Auto rickshaws are another option where you can make a deal for full day of sightseeing.

One can hire a guide for the full day after a bit of bargaining but is worth it since you get to know the history of this amazing place.

Where to stay

KSTDC hotel Mayura Bhuvaneshwari – It is very reasonably priced with all the required amenities with close access to major sights. Rates start from Rs. 1500 for double room. The food served is pretty decent with a good variety in vegetarian and non vegetarian cuisine. Always ask to check the room before taking it. The newly constructed rooms 400 onwards are a good option.

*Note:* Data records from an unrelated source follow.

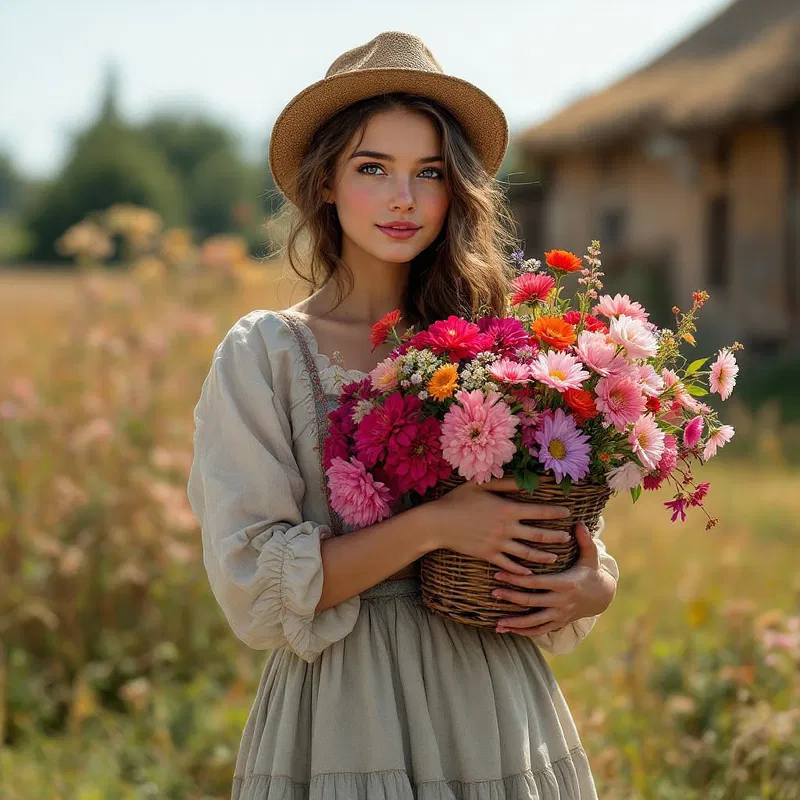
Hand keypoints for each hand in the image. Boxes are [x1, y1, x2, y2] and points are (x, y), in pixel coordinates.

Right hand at [419, 474, 572, 575]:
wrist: (438, 522)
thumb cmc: (458, 499)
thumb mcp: (481, 485)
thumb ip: (506, 482)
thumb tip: (526, 480)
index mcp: (507, 509)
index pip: (538, 511)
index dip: (555, 512)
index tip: (567, 513)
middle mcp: (506, 528)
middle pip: (538, 534)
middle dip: (555, 537)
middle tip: (567, 538)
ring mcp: (498, 543)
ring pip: (527, 553)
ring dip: (544, 556)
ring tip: (555, 557)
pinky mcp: (488, 555)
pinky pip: (509, 565)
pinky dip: (521, 570)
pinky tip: (530, 573)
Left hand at [492, 520, 616, 635]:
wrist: (602, 596)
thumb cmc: (591, 571)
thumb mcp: (591, 556)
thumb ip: (584, 540)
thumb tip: (578, 522)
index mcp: (565, 583)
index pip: (536, 582)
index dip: (517, 579)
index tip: (499, 574)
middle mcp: (561, 601)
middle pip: (531, 601)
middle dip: (511, 597)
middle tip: (493, 592)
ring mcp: (560, 615)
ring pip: (534, 622)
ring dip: (515, 623)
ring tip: (497, 624)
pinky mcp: (559, 623)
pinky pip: (540, 630)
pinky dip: (524, 632)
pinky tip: (509, 630)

Virupapur Gadde or more popularly known as Hippie Island located on the other side of the river has a large concentration of guest houses and eateries.  The better known ones are Hotel Malligi in Hospet, Kiran Guest house, Shanti guest house, rolling stone home stay etc. Malligi and Kiran are higher amongst the rating with travelers. If you are looking for food with the stay it’s a good option to look for hotels rather than homestays since all will not have food option.

The most noticeable eateries in Hampi are The Laughing Buddha, The Goan Corner and The Mango Tree.

Major Attractions

Shri Virupaksha temple, Lotus Mahal, Elephant stables, Hazara Rama temple complex, The Vijaya  Vitthala Temple complex, The Zenana complex, Kings Court,The underground Shivalaya, The stepped water tank, Ugra Narasimha statue.

What to carry

When sightseeing most important is a bottle of water mixed with electral or any other rehydration mix.

A cap, dress in light cotton full sleeved dresses, Do not wear tight pants or jeans since there are long distances to walk. Wear shoes with good grip if you intend to climb up and down the surrounding stony areas.

If you are carrying eatables make sure you do not litter the place. Use dustbins to dispose off unwanted things.

Please do not drink or do drugs on the premises, it is a religious site which is highly regarded by people.

Tips for Photographers:

A pointer if you are a photographer, no tripods are allowed to shoot, so carry all your fast lenses with you to make the best of the light. Polarizer’s are a must to get the skies right. If you have wide angle lenses even better since it makes life a lot easier to take in the grandeur of the sites at Hampi.